● **Provided text**:
I am currently trying to replicate in my own way the DQN tutorial; however for some reason as the DQN runs, the loss doesn’t change, and as such I believe the DQN isn’t being optimized. From looking at other similar questions, I think it has to deal with how I constructed the computational graph, but I don’t know exactly how to fix it from this particular situation.
def optimize_model():
batch = random.sample(D, batch_size)
state_batch = []
action_batch = []
reward_batch = []
next_state_batch = []
for state, action, reward, next_state in batch:
state_batch.append(state)
action_batch.append(action)
reward_batch.append(reward)
next_state_batch.append(next_state)
q_values = model(Variable(FloatTensor(state_batch)))

● **Required actions**:
1: Translate this sentence from the DQN training post into Spanish: "I am currently trying to replicate in my own way the DQN tutorial; however for some reason as the DQN runs, the loss doesn’t change, and as such I believe the DQN isn’t being optimized."
2: Write the code that follows the final line of the DQN training post.

● **Stored rows**:
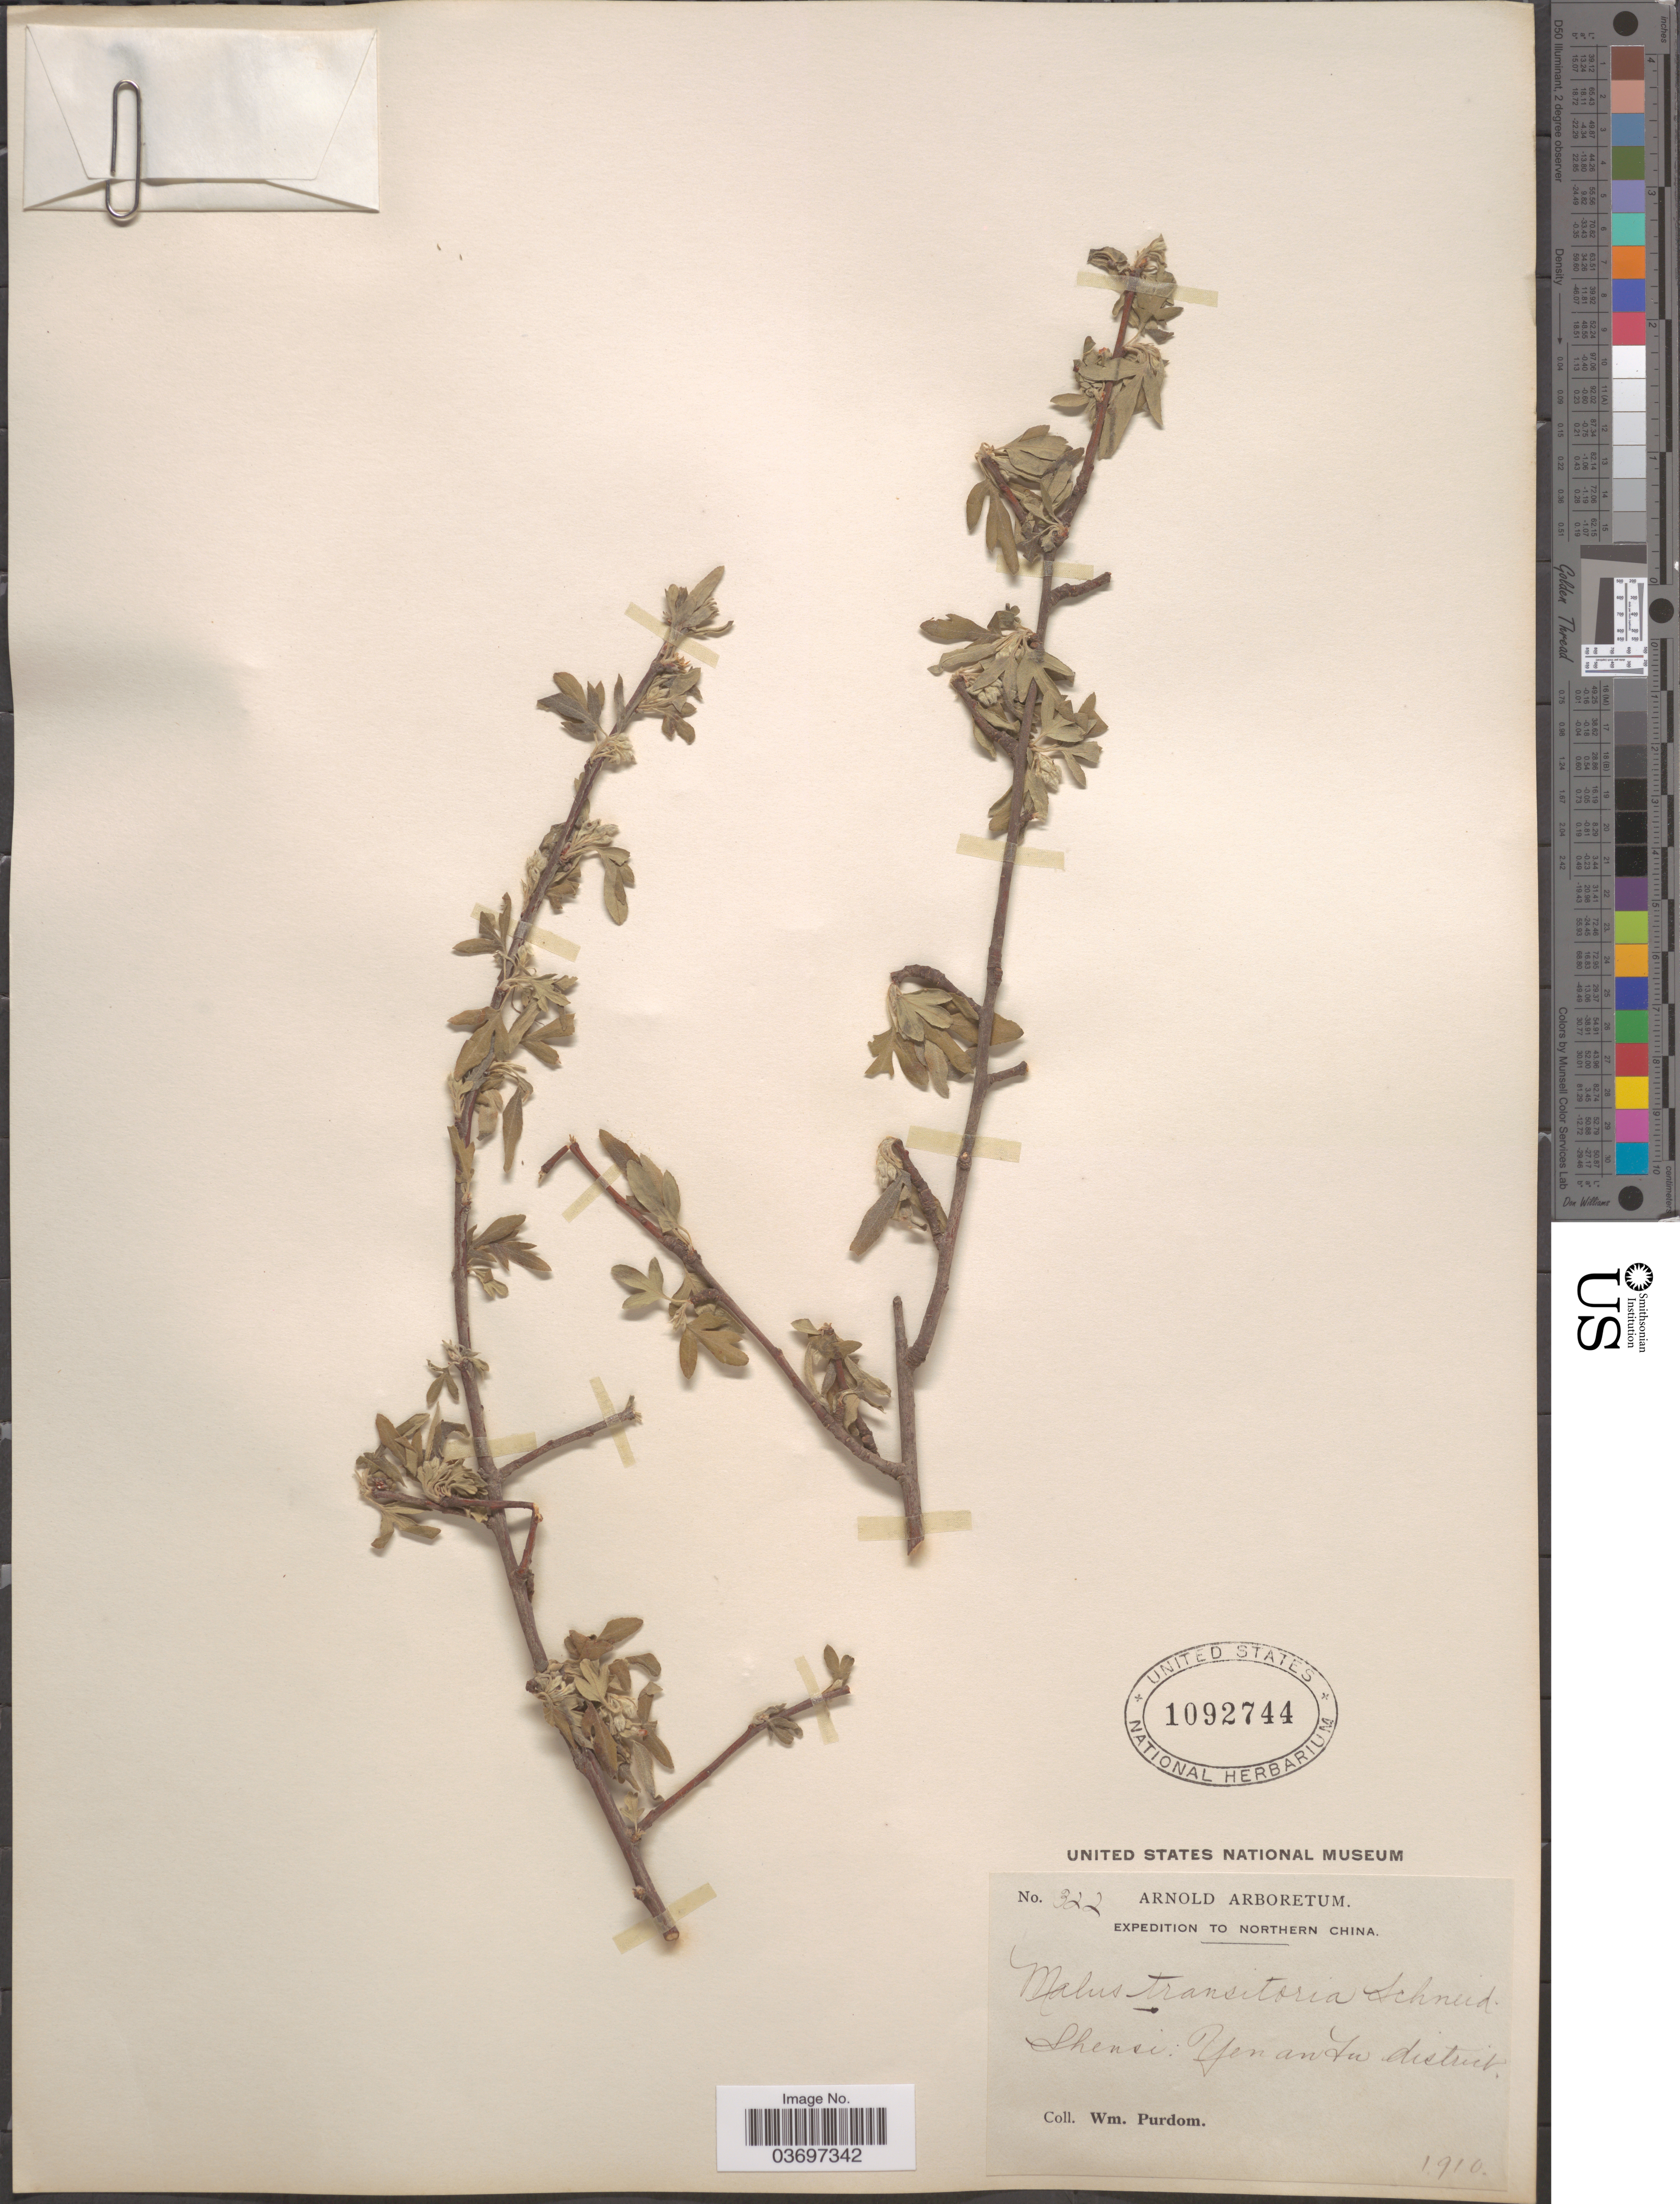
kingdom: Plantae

...

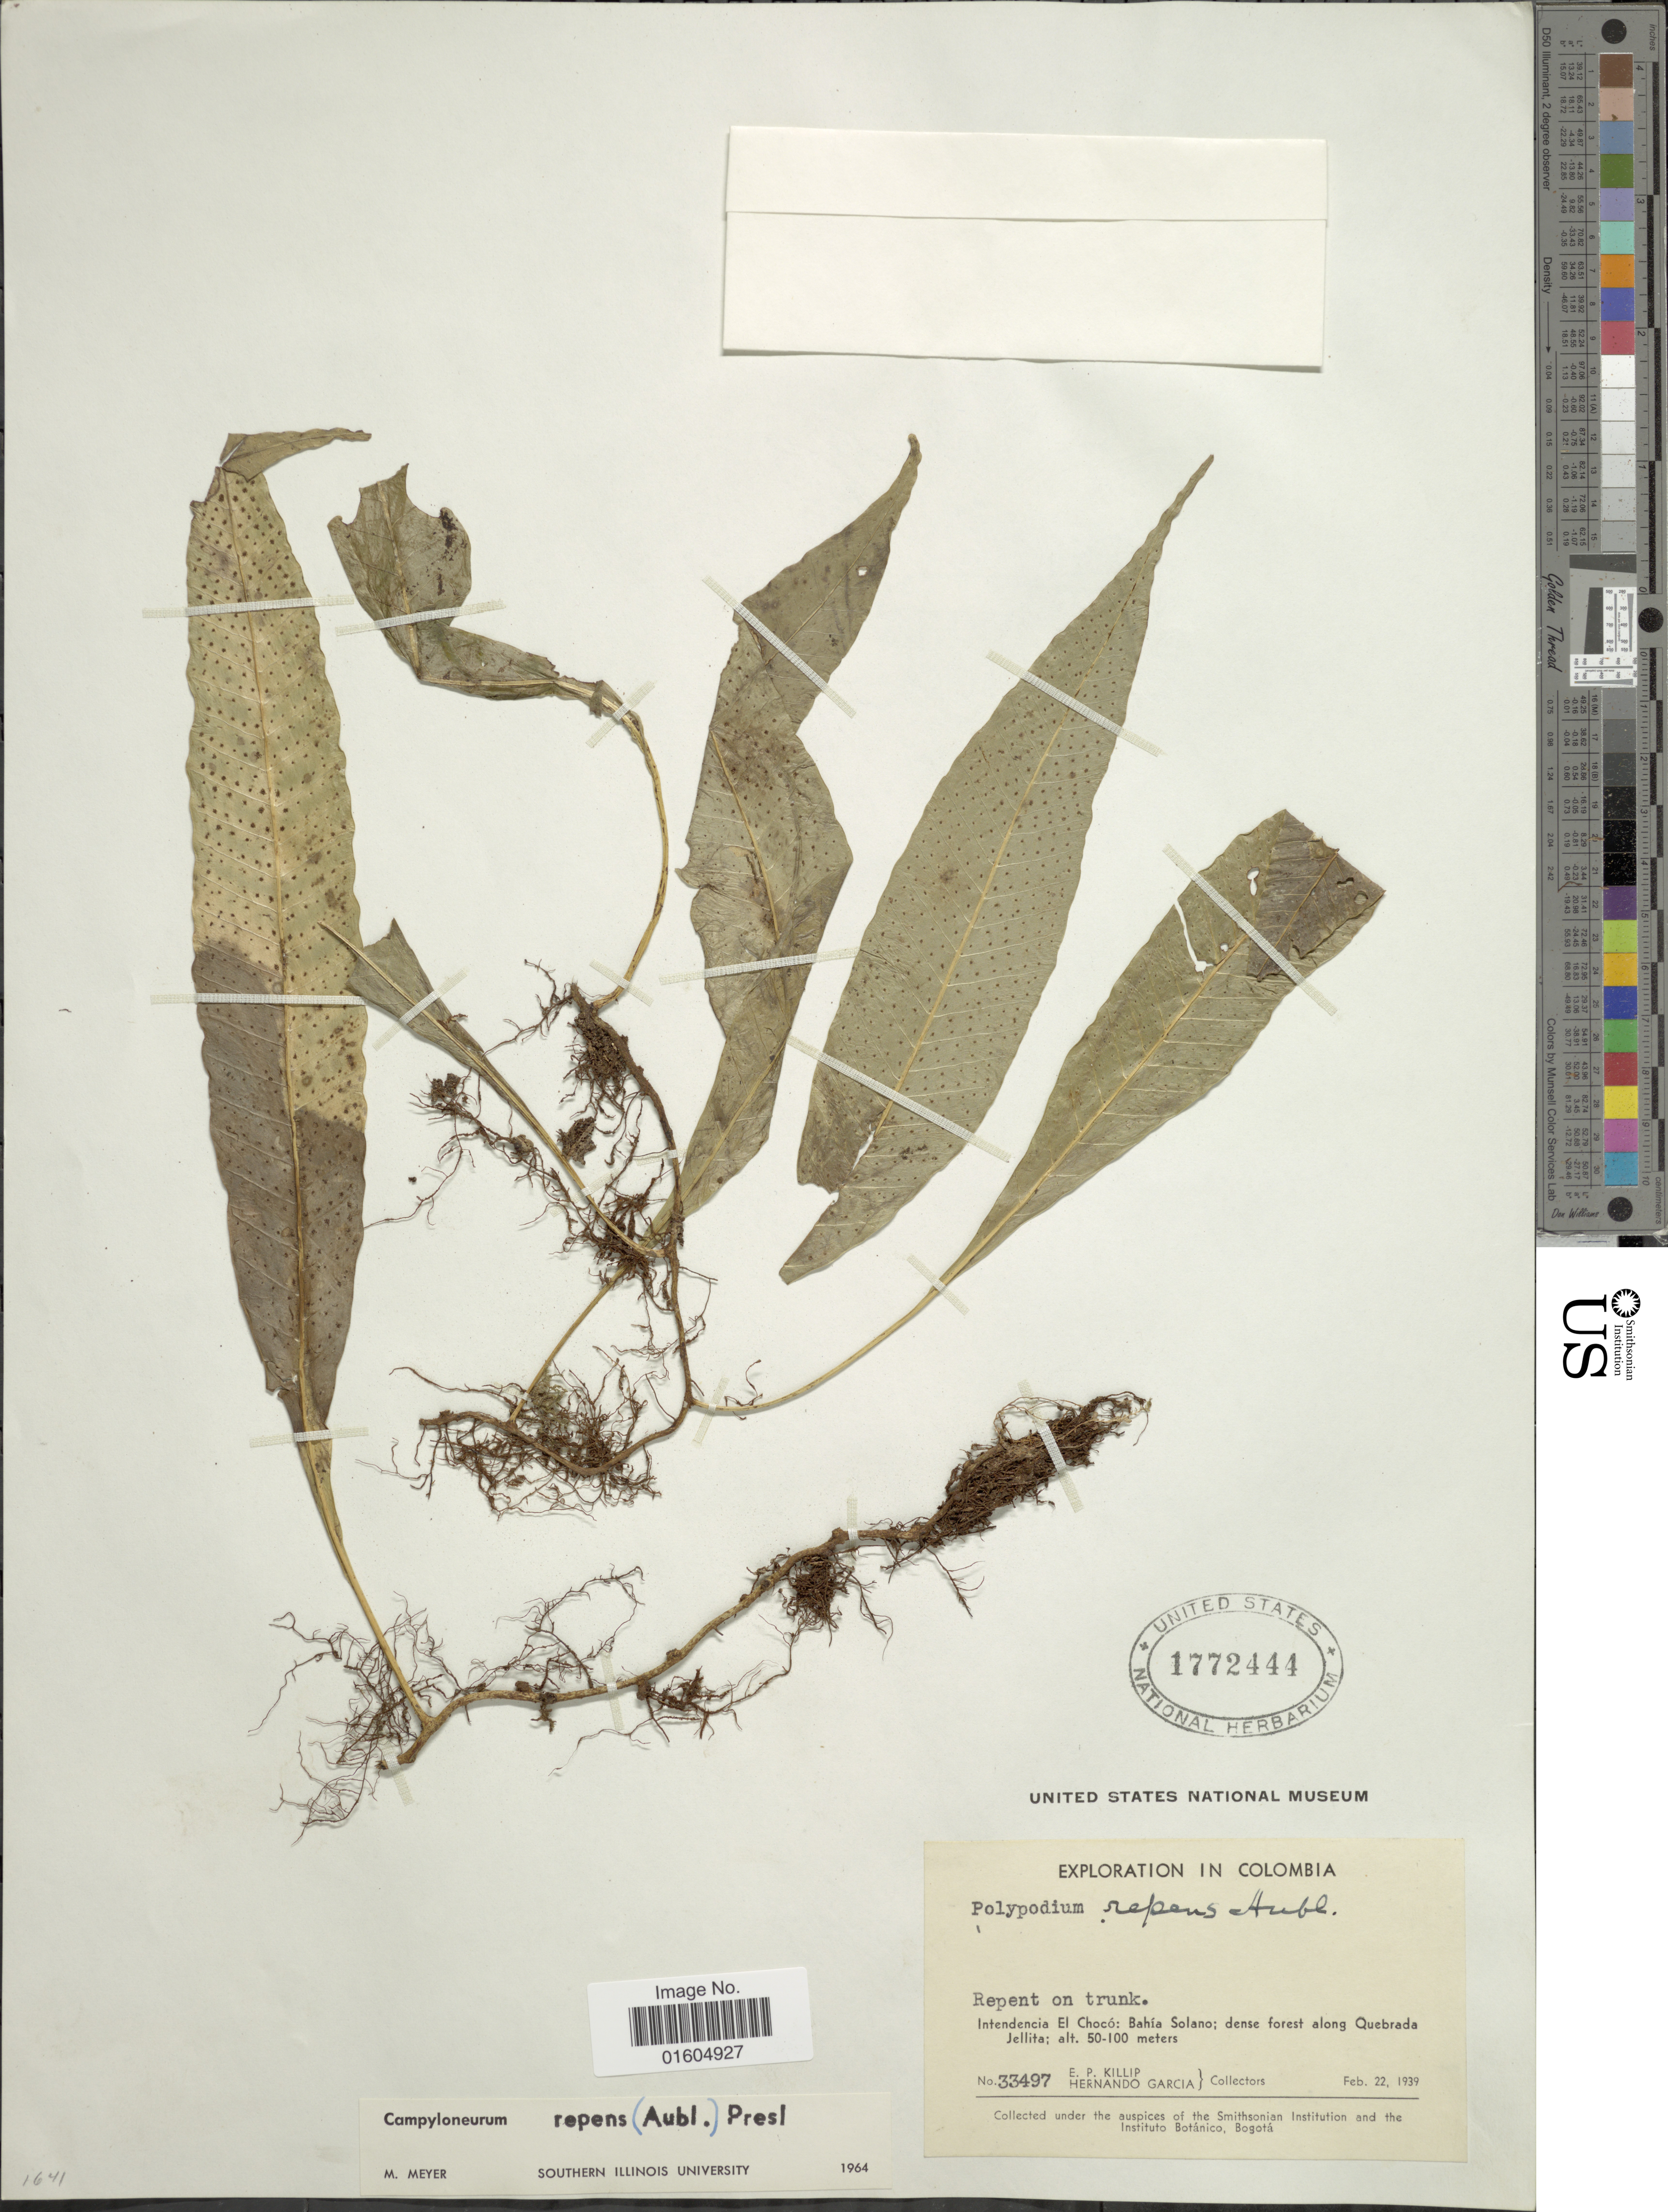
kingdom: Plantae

● **Responses in order**:
1: Actualmente estoy intentando replicar a mi manera el tutorial de DQN; sin embargo, por alguna razón, mientras la DQN se ejecuta, la pérdida no cambia, y por eso creo que la DQN no se está optimizando.

2:
if len(D) < 128:
q_values = q_values.gather(1, Variable(torch.LongTensor([action_batch])))
else:
q_values = q_values.gather(1, Variable(torch.t(torch.LongTensor([action_batch]))))
next_state_values = model(Variable(FloatTensor(next_state_batch), volatile=True)).max(1)[0]
next_state_values.volatile = False
expected_state_action_values = (next_state_values * gamma) + Variable(FloatTensor(reward_batch))
loss = torch.nn.functional.smooth_l1_loss(q_values, expected_state_action_values)
optimizer.zero_grad()
loss.backward()
optimizer.step()